Конечно, если сравнивать мою работу с работой Кирилла Зимина, то это будут две совсем разные работы. У него Анна увидела манеру передачи образов, как у какого-то там Клода Моне. Кстати, нужно будет погуглить и посмотреть, что это за птица. Может он действительно был гением и мне найдётся чему у него чему поучиться. С Кириллом-то всё понятно. А вот, как насчёт меня?..

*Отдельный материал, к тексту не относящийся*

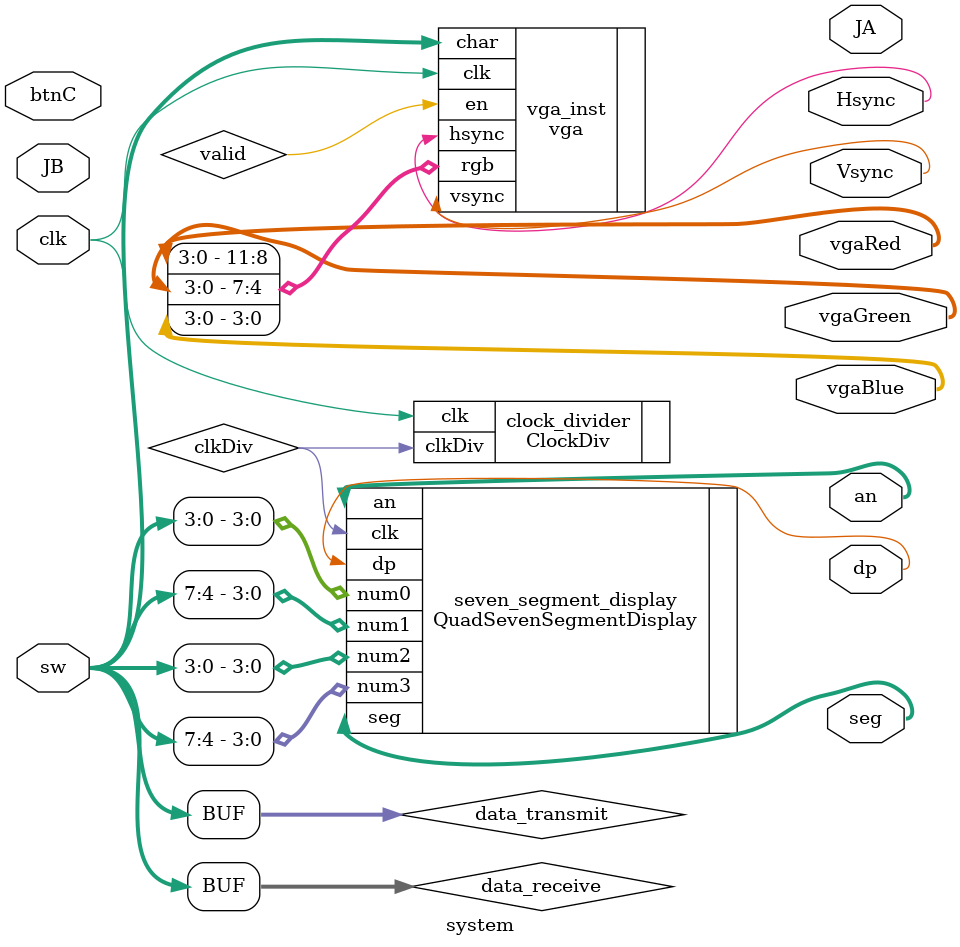
<source format=v>
`timescale 1ns / 1ps

module system (
    input  wire clk,    // System clock
    output wire [0:0] JA,     // UART TX (Transmit)
    input  wire [0:0] JB,     // UART RX (Receive)
    input  wire [7:0] sw,     // Switches for transmitting data
    input  wire btnC,   // Button to trigger transmission
    output wire [6:0] seg,    // Seven-segment display segments
    output wire dp,     // Decimal point
    output wire [3:0] an,     // Seven-segment display anodes
    output wire Hsync, Vsync,  // VGA synchronization signals
    output wire [3:0] vgaRed, vgaGreen, vgaBlue
);

    // Internal Signals
    wire [7:0] data_receive;  // Data received via UART
    wire valid;  // Signal for valid received data
    wire [7:0] data_transmit;  // Data to transmit (from switches)
    assign data_transmit = sw;  // Map switches to transmit data
    assign data_receive = sw;

    // VGA module for displaying characters
    vga vga_inst (
        .clk(clk),
        .char(data_receive),
        .en(valid),
        .hsync(Hsync),
        .vsync(Vsync),
        .rgb({vgaRed, vgaGreen, vgaBlue})
    );

    // UART Module
    // Sent button: btnC
//    Debouncer debounce_btnC (.signal_out(btnC_debounced), .async_sinal_in(btnC), .clk(clk));
//    uart uart_inst (
//        .clk          (clk),
//        .RsRx         (JB[0]),             // JB as RX
//        .RsTx         (JA[0]),             // JA as TX
//        .char         (data_receive),     // Received character
//        .en           (valid),             // Valid received data signal
//        .data_transmit(data_transmit),  // Data to transmit
//        .btnC         (btnC_debounced)               // Transmit trigger
//    );

    // Seven-Segment
    // Clock Divider
    wire clkDiv;
    ClockDiv clock_divider (.clkDiv(clkDiv), .clk(clk));
    // Display
    QuadSevenSegmentDisplay seven_segment_display (
        .seg(seg),
        .dp(dp),
        .an(an),
        .num3(data_receive[7:4]),  // High nibble of received data
        .num2(data_receive[3:0]),  // Low nibble of received data
        .num1(data_transmit[7:4]),  // High nibble of transmitted data
        .num0(data_transmit[3:0]),  // Low nibble of transmitted data
        .clk(clkDiv)
    );

endmodule

</source>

Интересно, на шедевры какого известного художника похожа моя работа? Пока, я точно еще не уверена. Но всё же – это определённо не Бэнкси. До его высот мне ещё расти и расти. Да и мастерство граффити оттачивается не на студийных натюрмортах. И как мне кажется, не на уроках живописи… Тут нужен размах помасштабнее. Небоскрёб там какой или Великая Китайская Стена. Ну ничего, какие ещё мои годы. Вот выучусь, дорасту, наберусь опыта, а потом весь мир узнает о моих талантах.

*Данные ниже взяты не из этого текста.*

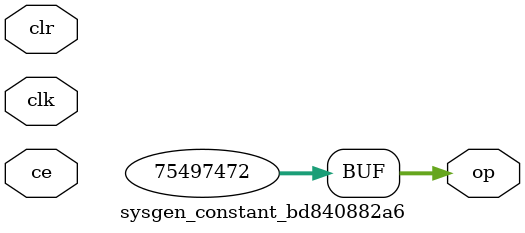
<source format=v>
module sysgen_constant_bd840882a6 (
  output [(32 - 1):0] op,
  input clk,
  input ce,
  input clr);
  assign op = 32'b00000100100000000000000000000000;
endmodule
</source>
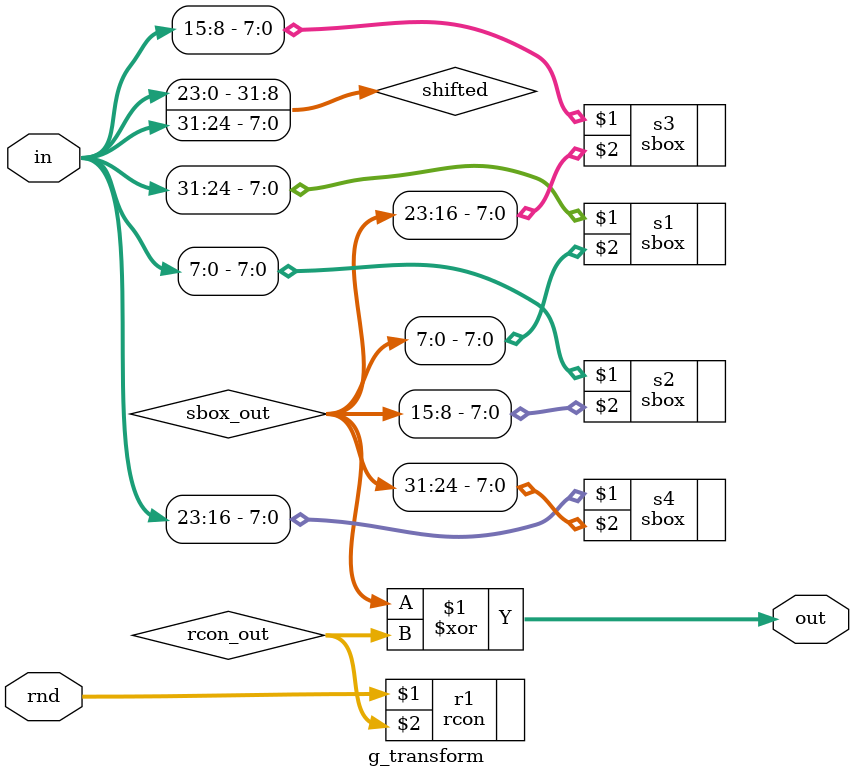
<source format=v>
module g_transform
(
    input [31:0] in,
    input [3:0] rnd,
    output [31:0] out
);

//byte shift
wire [31:0] shifted;
assign shifted = {in[23:0], in[31:24]};
//sbox
wire [31:0] sbox_out;
sbox s1(shifted[7:0], sbox_out[7:0]);
sbox s2(shifted[15:8], sbox_out[15:8]);
sbox s3(shifted[23:16], sbox_out[23:16]);
sbox s4(shifted[31:24], sbox_out[31:24]);
//rcon xor
wire [31:0] rcon_out;
rcon r1(rnd,rcon_out);
assign out = sbox_out ^ rcon_out;

endmodule
</source>
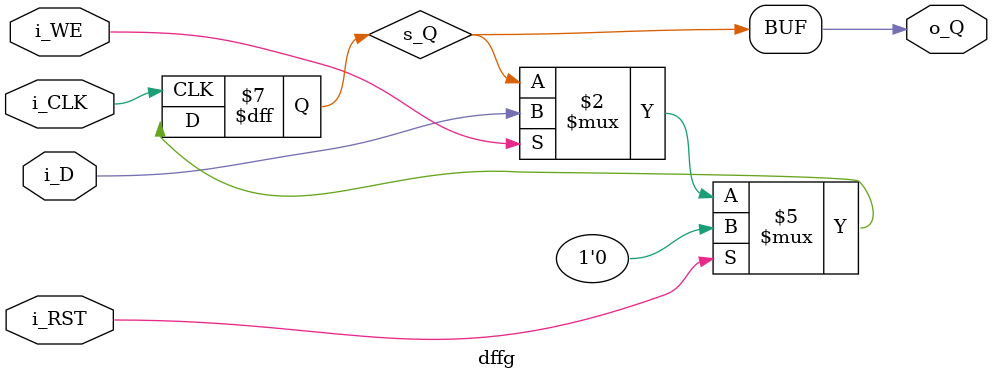
<source format=v>
module dffg
    (
       input i_CLK,
       input i_RST,
       input i_WE,
       input i_D,
       output o_Q
     );
     
     reg s_Q;
     
     
     always @(posedge i_CLK)
     begin
        if( i_RST )
            s_Q <= 1'b0;
        else if( i_WE )
            s_Q <= i_D;
     end
     
     assign o_Q = s_Q;
     
endmodule

</source>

Невидимый символ тайной печати

Полёт моих мыслей прервал дребезжащий звонок на перемену. Он возвестил об окончании занятий. Ребята засуетились и принялись тут же быстро собираться. Все сразу начали промывать кисти, закручивать тюбики с красками, вытирать и упаковывать палитры.

– Так, работы с мольбертов не открепляйте, – всех предупредила Анна. – Пусть краски высохнут. Я их потом сама сниму, оценю и выдам вам на следующем занятии. Вот тогда и похвастаетесь дома родителям и близким своими первыми картинами.

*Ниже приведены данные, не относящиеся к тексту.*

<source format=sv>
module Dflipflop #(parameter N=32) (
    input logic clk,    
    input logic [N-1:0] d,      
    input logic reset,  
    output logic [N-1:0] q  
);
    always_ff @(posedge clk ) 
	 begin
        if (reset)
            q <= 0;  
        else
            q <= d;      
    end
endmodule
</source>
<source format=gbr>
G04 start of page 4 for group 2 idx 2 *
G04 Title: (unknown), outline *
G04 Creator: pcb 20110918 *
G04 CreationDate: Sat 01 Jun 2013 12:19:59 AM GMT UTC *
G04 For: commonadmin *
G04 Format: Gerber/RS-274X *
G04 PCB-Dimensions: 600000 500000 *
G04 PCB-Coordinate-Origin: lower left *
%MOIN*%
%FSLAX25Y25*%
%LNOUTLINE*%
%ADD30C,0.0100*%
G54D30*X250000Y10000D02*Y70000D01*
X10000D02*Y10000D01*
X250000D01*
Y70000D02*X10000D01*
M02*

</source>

Судя по весёлому шуму и гаму, учеников это уже не особо интересовало. Каждый спешил по своим делам – кто-то в кино, кто-то к компьютерным играм, а кто-то на тренировку…

– Ребята, запомните, следующее наше занятие будет проходить в парке, – вдогонку детям крикнула Анна, пока те еще не успели выбежать из класса. – Будем писать природу с натуры. Так что одевайтесь потеплее. Кстати, Аня Жаворонкова, а ты не забудь подойти ко мне.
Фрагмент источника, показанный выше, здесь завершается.